『ケンタとジュンとカヨちゃんの国』

過日、映画『ケンタとジュンとカヨちゃんの国』(大森立嗣監督)を観た。

以下、ネタバレがあります。


同じ施設で育ったケンタ(松田翔太)とジュン(高良健吾)は中学卒業後、施設を出て「はつり」という電動ブレーカーで解体工事現場の壁を壊す仕事につくも、先輩の執拗ないじめに遭い、職場を荒らし職場のトラックを盗んで二人で、ケンタの兄カズ(宮粼将)が服役している北海道に向かう。

ケンタが、職場のファイル類やテレビや事務机などを、両手を伸ばし体を軸に脚を大きく蹴り上げて一人でめちゃめちゃにしていく場面は、松田翔太も「アドレナリン出まくった」(パンフレット中の高橋悠による『撮影日誌』より引用)と語っていたけれど、(これは爽快だろうなあ)と思い、あくまでもセットを壊す、という条件でだけれどもやってみたくてたまらなくなった。ここまで魅せられるってまずいんじゃないの?、と自問したり、現実問題としてはちょっと硬いところに指や手の甲が当たっただけでアウチ! などと叫んで動けなくなるだろうことを承知してもだ。
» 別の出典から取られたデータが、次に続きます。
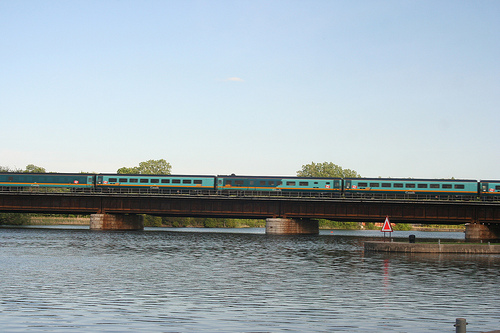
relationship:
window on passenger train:
[428, 177, 440, 193] [2, 167, 497, 205]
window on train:
[356, 182, 368, 187] [2, 170, 497, 202]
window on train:
[453, 182, 465, 191] [4, 167, 499, 197]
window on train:
[428, 183, 440, 189] [6, 155, 498, 203]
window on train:
[286, 179, 319, 189] [0, 172, 499, 204]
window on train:
[368, 180, 380, 191] [2, 170, 497, 202]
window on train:
[392, 181, 404, 192] [4, 167, 499, 197]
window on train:
[368, 183, 380, 188] [0, 160, 497, 215]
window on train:
[356, 182, 368, 187] [4, 177, 499, 194]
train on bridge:
[89, 146, 497, 211] [111, 174, 473, 259]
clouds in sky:
[0, 0, 499, 181] [2, 3, 499, 173]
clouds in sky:
[7, 144, 57, 165] [2, 3, 499, 173]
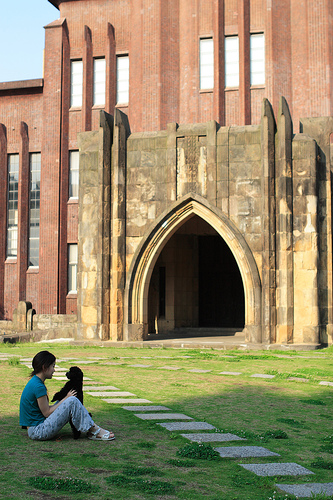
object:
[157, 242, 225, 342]
arch way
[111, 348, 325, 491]
grass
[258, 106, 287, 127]
ground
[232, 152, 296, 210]
stone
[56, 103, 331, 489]
structure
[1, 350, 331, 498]
tiles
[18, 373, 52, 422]
shirt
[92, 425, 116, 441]
sandals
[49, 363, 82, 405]
dog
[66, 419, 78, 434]
legs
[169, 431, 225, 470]
plant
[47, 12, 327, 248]
building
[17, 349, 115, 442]
girl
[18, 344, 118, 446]
girl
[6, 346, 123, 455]
lady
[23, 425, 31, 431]
skin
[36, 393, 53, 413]
skin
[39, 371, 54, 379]
skin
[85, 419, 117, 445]
sandals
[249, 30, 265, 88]
window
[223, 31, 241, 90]
window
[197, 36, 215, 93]
window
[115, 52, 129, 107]
window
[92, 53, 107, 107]
window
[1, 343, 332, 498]
yard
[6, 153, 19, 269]
windows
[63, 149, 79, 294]
windows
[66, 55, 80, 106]
windows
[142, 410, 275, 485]
footstep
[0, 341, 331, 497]
grass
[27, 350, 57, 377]
hair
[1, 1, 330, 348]
wall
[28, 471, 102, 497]
weeds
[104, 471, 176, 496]
weeds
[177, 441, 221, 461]
weeds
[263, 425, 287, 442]
weeds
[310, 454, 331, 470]
weeds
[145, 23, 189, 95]
wall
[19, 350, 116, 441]
woman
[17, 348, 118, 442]
she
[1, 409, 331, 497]
shadow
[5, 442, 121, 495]
grass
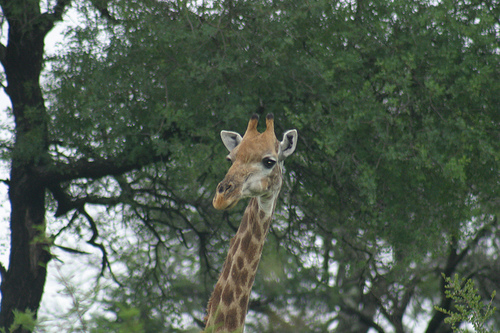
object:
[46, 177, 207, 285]
branch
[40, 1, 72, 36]
branch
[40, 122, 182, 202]
branch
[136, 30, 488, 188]
tree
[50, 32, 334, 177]
branch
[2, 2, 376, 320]
tree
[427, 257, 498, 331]
leaves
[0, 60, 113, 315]
trunk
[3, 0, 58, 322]
tree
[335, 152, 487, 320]
tree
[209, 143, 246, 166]
eyes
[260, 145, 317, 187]
eyes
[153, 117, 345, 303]
giraffe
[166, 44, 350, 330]
giraffe/trees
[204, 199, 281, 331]
neck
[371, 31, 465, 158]
branch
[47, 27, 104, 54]
clouds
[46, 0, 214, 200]
trees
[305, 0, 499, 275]
trees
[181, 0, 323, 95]
trees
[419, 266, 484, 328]
plant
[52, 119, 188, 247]
branches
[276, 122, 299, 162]
ear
途中で、彼らはちょっと頭のネジが外れたような「ブスでワキガ」のカヨ(安藤サクラ)と出会う。彼らはカヨを置き去りにしたりするが、カヨはついてくる。

カヨが「網走」について勘違いしたことをケンタとジュンは馬鹿にしたように笑う。そのあと彼らもほかの地名についての似たような間違いを犯すが、カヨの誤りと自分たちの誤りが五十歩百歩だということには気づかない。そのことが観終わったあとも、ずっと頭を離れなかった。


ケンタとジュンには「北海道」や「外国」といった見たことのない世界が実在するものとしてなかなか想像できず、壁の向こうに「光の存在」を感じながらも、何度も絶望に引き戻されてしまう。その鬱屈は自分にとって決して「よそにあるもの」ではない。

また、実際に人生を「選んだ」点も僅かとはいえあるのに、長いこと自分が「選べない人間」だという念にとらわれていたケンタを見ていると、自分自身の場合も、存在していた(いる)のに見過ごしてしまった(ている)「壁の向こうの光」が結構あるのではないかと思った。
ラスト近くのジュンの行動を初め、(彼らはこうもできたんじゃないか)、(いや、あれはあれで良かったのだ)と、映画館を出て帰宅してからもけっこう考えてしまった。何日もかかって、三人のそれぞれのラストについても、ようやく部分的に希望が感じられるようになってきた。

彼らの職場の場所が知っている場所に設定されていたこともあって、彼らが「高校に行きたかった」と言うと、(富も特別な才能もない者にとって、教育を受けられるということは、それまでいた抜け出したい環境から抜け出して、望む生活を掴むチャンスを広げ得る本当に貴重なことで、教育を受けられる環境にあったってことはすごく恵まれたことだったんだな)と改めて感じたりもした。


この映画には洞口依子さんも短い時間ながら登場する。
まだかまだかと思った末の登場だったけれど、洞口さんが松田翔太と対峙するシーンは、視線の迫力も、微笑みそうに何か言いたそうに蠢いて結ばれる唇も圧巻で息が止まってしまった。


どういうわけかいわゆる二世や兄妹の監督や俳優が多く(大森立嗣←麿赤兒の息子・大森南朋の兄、松田翔太松田優作・美由紀の息子、安藤サクラ奥田瑛二安藤和津の娘、宮粼将←宮粼あおいの兄、柄本佑柄本明の息子)、血縁者と似たところ、非なるところがいろいろ楽しめた。

温かいもの、やわらかいもの、芯を持ちながらもほわんとしたものの良さは自分でもよくわかっていて、そういうものがそばにあってほしいとも思うのだけれど、(カヨを母性に押し込めないでくれー)と思った。炎などのモチーフのつなげ方や変奏がちょっとかっちりしすぎな気もした。

けれども、若手俳優たちのすごいエネルギーを分けてもらった感覚もあって、できるだけ長く公開されて、たくさんの人に映画館で観てほしいと思える映画だった。
あと、(これ、買わなくてもサイトを読めばいいんじゃないの)というものも多い中、字がびっしりのパンフレットも充実していると思った。